Keras: slow startup for large models due to metric-initialization

dsuess · August 19, 2021, 7:39am

When creating large models (couple thousands nodes) in graph mode, initializing the metrics can take a very long time. The following toy example takes ~30 seconds on my machine (TF 2.6) to start training:

import tensorflow as tf
import numpy as np
from tensorflow.python.keras import backend as K


with K.get_session() as sess:
    print("DEF")
    model = tf.keras.Sequential(
        [tf.keras.layers.Dense(1) for _ in 500]
    )
    print("METRICS")
    metrics = [tf.keras.metrics.Accuracy(str(i)) for i in range(100)]

    print("COMPILE")
    model.compile(loss="mse", metrics=metrics, run_eagerly=False)
    x, y = np.zeros((2, 1000), dtype=np.float32)
    print("FIT")
    model.fit(x=x, y=y)

Most of the startup time is spend in this loop initializing the metrics.

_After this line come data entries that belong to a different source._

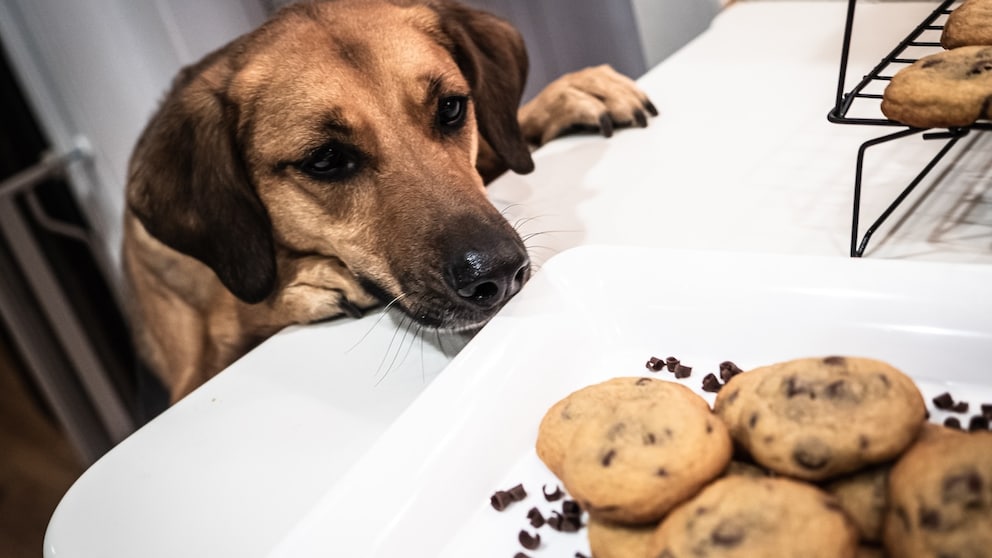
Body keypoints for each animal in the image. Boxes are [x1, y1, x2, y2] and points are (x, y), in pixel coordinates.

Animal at [122, 0, 652, 404]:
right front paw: (299, 284)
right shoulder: (191, 370)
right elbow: (232, 312)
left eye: (451, 108)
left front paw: (564, 95)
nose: (500, 274)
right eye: (326, 158)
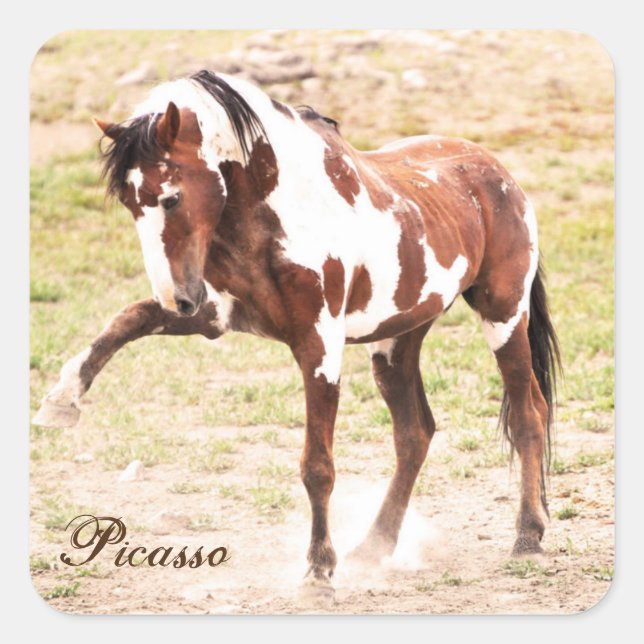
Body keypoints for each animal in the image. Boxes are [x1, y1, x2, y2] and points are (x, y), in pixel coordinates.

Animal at [33, 69, 560, 596]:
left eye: (171, 197)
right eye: (128, 203)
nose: (175, 296)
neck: (276, 219)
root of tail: (500, 175)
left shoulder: (318, 345)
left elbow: (318, 466)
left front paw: (319, 569)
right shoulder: (213, 314)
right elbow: (127, 319)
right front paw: (61, 400)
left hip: (503, 315)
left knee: (527, 415)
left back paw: (527, 535)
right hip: (397, 340)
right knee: (415, 434)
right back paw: (374, 547)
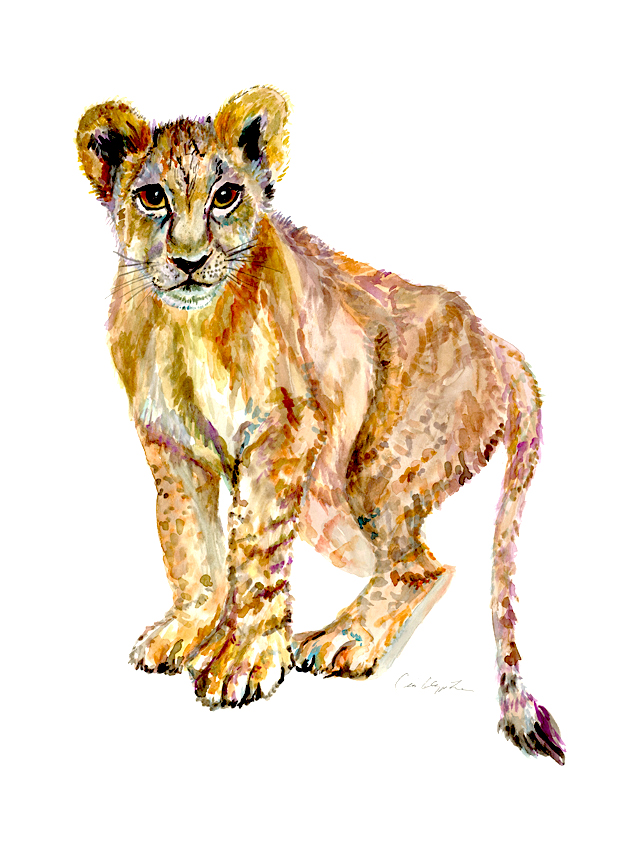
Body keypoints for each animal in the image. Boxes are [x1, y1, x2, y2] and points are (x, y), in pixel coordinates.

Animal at [77, 86, 565, 764]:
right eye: (152, 197)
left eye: (226, 196)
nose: (190, 260)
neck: (191, 326)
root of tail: (496, 343)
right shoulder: (171, 445)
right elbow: (187, 541)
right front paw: (190, 627)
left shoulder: (285, 431)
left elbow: (255, 547)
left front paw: (242, 656)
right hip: (331, 506)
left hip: (368, 475)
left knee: (423, 567)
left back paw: (346, 641)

In the actual model I am currently investigating, startup takes ~20 minutes since it’s quite a large model with data loading included in the graph and ~400 metrics. The latter is due to having 4 per-class metrics for ~100 classes. This time quadruples when adding another GPU with MirroredStrategy. What could I do to improve startup time in this case? So far, I’ve tried:

running in eager mode, which works fine on a single GPU, but scaling out is going to be more challenging
Creating one metric-class for all classes so that I only need to register 4 metrics. But it doesn’t seem to be possible for metrics to return arrays.

dsuess · August 20, 2021, 4:24am

Turns out it’s only a problem with Tensorflow 1.x graph mode. Removing the line with K.get_session() as sess: fixes it.